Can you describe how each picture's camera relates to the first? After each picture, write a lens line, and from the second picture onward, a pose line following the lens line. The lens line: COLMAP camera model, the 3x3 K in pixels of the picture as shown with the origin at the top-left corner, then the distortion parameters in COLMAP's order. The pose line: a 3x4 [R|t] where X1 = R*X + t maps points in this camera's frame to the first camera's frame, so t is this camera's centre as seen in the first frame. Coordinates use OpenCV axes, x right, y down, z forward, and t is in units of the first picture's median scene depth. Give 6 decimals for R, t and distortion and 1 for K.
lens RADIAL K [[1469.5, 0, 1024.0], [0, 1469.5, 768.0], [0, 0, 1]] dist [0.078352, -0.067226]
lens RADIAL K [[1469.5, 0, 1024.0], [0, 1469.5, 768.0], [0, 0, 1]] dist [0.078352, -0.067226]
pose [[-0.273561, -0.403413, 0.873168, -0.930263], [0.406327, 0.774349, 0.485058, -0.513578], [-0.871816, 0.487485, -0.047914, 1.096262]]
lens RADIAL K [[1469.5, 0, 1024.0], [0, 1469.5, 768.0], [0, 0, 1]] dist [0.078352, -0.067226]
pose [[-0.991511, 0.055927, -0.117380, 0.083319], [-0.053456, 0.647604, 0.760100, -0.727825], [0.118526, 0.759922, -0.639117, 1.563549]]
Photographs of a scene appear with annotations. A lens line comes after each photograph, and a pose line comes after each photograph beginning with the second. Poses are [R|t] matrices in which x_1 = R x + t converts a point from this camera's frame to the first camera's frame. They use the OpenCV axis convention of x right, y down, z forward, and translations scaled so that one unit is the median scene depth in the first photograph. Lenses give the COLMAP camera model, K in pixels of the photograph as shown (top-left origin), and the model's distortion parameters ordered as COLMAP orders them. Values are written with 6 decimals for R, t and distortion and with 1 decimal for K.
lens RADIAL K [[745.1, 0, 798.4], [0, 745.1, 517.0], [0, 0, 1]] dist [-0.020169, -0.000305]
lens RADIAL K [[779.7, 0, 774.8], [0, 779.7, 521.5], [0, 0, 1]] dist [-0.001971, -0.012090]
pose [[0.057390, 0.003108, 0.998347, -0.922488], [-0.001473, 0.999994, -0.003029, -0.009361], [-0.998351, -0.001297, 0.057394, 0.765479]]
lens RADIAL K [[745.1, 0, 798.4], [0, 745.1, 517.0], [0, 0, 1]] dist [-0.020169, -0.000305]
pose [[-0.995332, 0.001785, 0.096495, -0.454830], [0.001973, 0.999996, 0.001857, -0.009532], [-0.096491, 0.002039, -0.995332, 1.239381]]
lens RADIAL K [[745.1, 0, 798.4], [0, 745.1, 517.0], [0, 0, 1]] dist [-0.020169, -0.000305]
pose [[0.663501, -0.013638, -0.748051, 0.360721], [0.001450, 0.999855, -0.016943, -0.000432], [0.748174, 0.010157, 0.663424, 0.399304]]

=======

_What you have to do_: Repeat the data. Keep every word the same.

_Response to this task_:
Can you describe how each picture's camera relates to the first? After each picture, write a lens line, and from the second picture onward, a pose line following the lens line. The lens line: COLMAP camera model, the 3x3 K in pixels of the picture as shown with the origin at the top-left corner, then the distortion parameters in COLMAP's order. The pose line: a 3x4 [R|t] where X1 = R*X + t maps points in this camera's frame to the first camera's frame, so t is this camera's centre as seen in the first frame. Coordinates use OpenCV axes, x right, y down, z forward, and t is in units of the first picture's median scene depth. Give 6 decimals for R, t and distortion and 1 for K.
lens RADIAL K [[1469.5, 0, 1024.0], [0, 1469.5, 768.0], [0, 0, 1]] dist [0.078352, -0.067226]
lens RADIAL K [[1469.5, 0, 1024.0], [0, 1469.5, 768.0], [0, 0, 1]] dist [0.078352, -0.067226]
pose [[-0.273561, -0.403413, 0.873168, -0.930263], [0.406327, 0.774349, 0.485058, -0.513578], [-0.871816, 0.487485, -0.047914, 1.096262]]
lens RADIAL K [[1469.5, 0, 1024.0], [0, 1469.5, 768.0], [0, 0, 1]] dist [0.078352, -0.067226]
pose [[-0.991511, 0.055927, -0.117380, 0.083319], [-0.053456, 0.647604, 0.760100, -0.727825], [0.118526, 0.759922, -0.639117, 1.563549]]
Photographs of a scene appear with annotations. A lens line comes after each photograph, and a pose line comes after each photograph beginning with the second. Poses are [R|t] matrices in which x_1 = R x + t converts a point from this camera's frame to the first camera's frame. They use the OpenCV axis convention of x right, y down, z forward, and translations scaled so that one unit is the median scene depth in the first photograph. Lenses give the COLMAP camera model, K in pixels of the photograph as shown (top-left origin), and the model's distortion parameters ordered as COLMAP orders them. Values are written with 6 decimals for R, t and distortion and with 1 decimal for K.
lens RADIAL K [[745.1, 0, 798.4], [0, 745.1, 517.0], [0, 0, 1]] dist [-0.020169, -0.000305]
lens RADIAL K [[779.7, 0, 774.8], [0, 779.7, 521.5], [0, 0, 1]] dist [-0.001971, -0.012090]
pose [[0.057390, 0.003108, 0.998347, -0.922488], [-0.001473, 0.999994, -0.003029, -0.009361], [-0.998351, -0.001297, 0.057394, 0.765479]]
lens RADIAL K [[745.1, 0, 798.4], [0, 745.1, 517.0], [0, 0, 1]] dist [-0.020169, -0.000305]
pose [[-0.995332, 0.001785, 0.096495, -0.454830], [0.001973, 0.999996, 0.001857, -0.009532], [-0.096491, 0.002039, -0.995332, 1.239381]]
lens RADIAL K [[745.1, 0, 798.4], [0, 745.1, 517.0], [0, 0, 1]] dist [-0.020169, -0.000305]
pose [[0.663501, -0.013638, -0.748051, 0.360721], [0.001450, 0.999855, -0.016943, -0.000432], [0.748174, 0.010157, 0.663424, 0.399304]]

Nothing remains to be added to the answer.